**Textauszug:**
>>>>>

Die Additive Fertigung (AF) bedeutet für den Leichtbau und damit für die Industrie einen enormen Innovationsschub, betonte Veranstaltungsinitiator Prof. Dr. Norbert Babel in seiner Themeneinführung. Und der Leichtbau habe an der Hochschule Landshut mit dem Kompetenzzentrum Leichtbau und dem Leichtbau-Cluster lange Tradition. Grund genug, dieses Thema beim mittlerweile 12. Praxisforum der Hochschule Landshut am 12. Oktober 2025 in den Mittelpunkt zu stellen. Dabei trafen sich nicht nur rund 50 Experten/-innen aus Wissenschaft und Industrie im Kontext des 3D-Drucks, zusätzlich nutzten rund 60 Studierende die Gelegenheit zum Austausch und um sich über aktuelle Erkenntnisse und Praxisbeispiele zu informieren, wie sich der Vizepräsident der Hochschule Landshut, Prof. Dr. Marcus Jautze, in seiner Begrüßung freute.

<<<<<

**Aufgabenteile:**
[1] Nenne alle Personen und Personengruppen, die laut dem Bericht über das Praxisforum an der Veranstaltung teilnahmen.
[2] Liste jede Zeile der Auflistung auf, die die Zeichenfolge "from" enthält, wobei Groß- und Kleinschreibung zu beachten ist.

[Diagrammaufgaben mit Kurzantwort]
>>>>>

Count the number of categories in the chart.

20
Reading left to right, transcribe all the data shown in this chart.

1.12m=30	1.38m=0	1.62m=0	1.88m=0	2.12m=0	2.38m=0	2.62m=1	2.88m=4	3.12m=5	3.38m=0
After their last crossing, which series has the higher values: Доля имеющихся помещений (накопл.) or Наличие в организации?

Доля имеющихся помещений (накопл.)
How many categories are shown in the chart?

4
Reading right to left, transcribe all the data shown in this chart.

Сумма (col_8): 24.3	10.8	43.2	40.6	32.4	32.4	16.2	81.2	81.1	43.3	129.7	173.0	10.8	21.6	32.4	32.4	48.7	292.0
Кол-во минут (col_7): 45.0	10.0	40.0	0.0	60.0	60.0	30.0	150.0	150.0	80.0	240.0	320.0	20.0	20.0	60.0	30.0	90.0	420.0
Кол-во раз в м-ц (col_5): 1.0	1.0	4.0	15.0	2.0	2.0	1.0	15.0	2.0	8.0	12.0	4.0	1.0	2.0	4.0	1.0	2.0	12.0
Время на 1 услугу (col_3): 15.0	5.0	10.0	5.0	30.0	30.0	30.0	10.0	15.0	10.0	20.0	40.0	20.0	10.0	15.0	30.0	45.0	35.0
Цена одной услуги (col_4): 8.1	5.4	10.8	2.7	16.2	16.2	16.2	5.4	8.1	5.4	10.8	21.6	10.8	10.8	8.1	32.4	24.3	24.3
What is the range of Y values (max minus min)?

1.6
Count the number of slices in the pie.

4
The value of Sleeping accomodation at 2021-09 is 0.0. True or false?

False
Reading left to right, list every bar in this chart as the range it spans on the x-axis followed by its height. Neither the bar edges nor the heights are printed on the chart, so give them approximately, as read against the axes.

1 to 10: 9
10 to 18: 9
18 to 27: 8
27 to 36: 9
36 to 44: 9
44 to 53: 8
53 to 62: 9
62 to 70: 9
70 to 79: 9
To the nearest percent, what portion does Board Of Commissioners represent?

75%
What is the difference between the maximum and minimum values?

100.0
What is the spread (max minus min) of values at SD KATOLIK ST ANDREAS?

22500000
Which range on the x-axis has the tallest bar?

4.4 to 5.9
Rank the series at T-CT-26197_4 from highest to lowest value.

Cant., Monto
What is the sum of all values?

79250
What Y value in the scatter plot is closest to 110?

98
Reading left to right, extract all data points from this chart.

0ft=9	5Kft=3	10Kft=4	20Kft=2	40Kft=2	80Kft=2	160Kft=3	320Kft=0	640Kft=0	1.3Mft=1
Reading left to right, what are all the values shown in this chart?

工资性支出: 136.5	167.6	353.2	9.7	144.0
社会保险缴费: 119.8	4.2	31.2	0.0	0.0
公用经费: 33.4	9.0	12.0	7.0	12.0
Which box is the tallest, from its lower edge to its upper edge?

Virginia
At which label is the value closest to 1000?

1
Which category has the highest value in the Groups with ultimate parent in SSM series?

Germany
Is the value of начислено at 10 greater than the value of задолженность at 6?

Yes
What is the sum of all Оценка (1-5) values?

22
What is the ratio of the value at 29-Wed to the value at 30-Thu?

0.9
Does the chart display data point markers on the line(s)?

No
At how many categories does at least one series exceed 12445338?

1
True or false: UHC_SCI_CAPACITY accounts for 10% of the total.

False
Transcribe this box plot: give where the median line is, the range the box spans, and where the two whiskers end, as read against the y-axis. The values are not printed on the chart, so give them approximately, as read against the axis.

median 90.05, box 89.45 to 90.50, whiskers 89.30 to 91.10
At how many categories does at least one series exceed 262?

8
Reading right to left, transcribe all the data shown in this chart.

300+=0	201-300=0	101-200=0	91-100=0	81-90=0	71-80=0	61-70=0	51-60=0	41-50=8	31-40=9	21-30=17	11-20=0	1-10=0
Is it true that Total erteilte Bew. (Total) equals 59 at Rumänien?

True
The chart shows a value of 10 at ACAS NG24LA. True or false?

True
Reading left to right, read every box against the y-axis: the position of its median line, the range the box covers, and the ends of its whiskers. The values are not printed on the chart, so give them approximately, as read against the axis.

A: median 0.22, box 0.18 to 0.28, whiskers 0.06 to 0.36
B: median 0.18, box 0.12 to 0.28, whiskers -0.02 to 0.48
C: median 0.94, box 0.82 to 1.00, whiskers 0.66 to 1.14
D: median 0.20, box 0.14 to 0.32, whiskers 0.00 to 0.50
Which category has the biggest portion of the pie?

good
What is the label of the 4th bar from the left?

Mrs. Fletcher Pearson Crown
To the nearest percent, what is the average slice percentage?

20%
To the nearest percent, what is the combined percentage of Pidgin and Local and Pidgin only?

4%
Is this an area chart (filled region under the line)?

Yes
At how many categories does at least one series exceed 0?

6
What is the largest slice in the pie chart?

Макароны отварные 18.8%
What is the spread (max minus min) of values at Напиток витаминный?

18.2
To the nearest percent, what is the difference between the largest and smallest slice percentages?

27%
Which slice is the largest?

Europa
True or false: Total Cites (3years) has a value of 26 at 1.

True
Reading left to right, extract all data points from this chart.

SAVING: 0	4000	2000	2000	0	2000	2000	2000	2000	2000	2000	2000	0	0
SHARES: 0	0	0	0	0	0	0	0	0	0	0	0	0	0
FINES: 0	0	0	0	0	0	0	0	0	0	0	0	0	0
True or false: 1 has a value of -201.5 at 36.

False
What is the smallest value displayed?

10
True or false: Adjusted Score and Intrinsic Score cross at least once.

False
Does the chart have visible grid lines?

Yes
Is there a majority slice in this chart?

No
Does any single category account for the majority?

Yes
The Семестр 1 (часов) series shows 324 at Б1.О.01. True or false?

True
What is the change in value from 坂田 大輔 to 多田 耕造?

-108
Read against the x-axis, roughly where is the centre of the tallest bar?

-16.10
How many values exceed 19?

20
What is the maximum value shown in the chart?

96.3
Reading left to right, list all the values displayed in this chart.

<<<<<

**Lösungen:**
[1] Prof. Dr. Norbert Babel, Prof. Dr. Marcus Jautze, rund 50 Experten/-innen aus Wissenschaft und Industrie, rund 60 Studierende

[2]
Rank the series at T-CT-26197_4 from highest to lowest value.
Reading left to right, extract all data points from this chart.
Which box is the tallest, from its lower edge to its upper edge?
What is the label of the 4th bar from the left?
Reading left to right, extract all data points from this chart.
What is the change in value from 坂田 大輔 to 多田 耕造?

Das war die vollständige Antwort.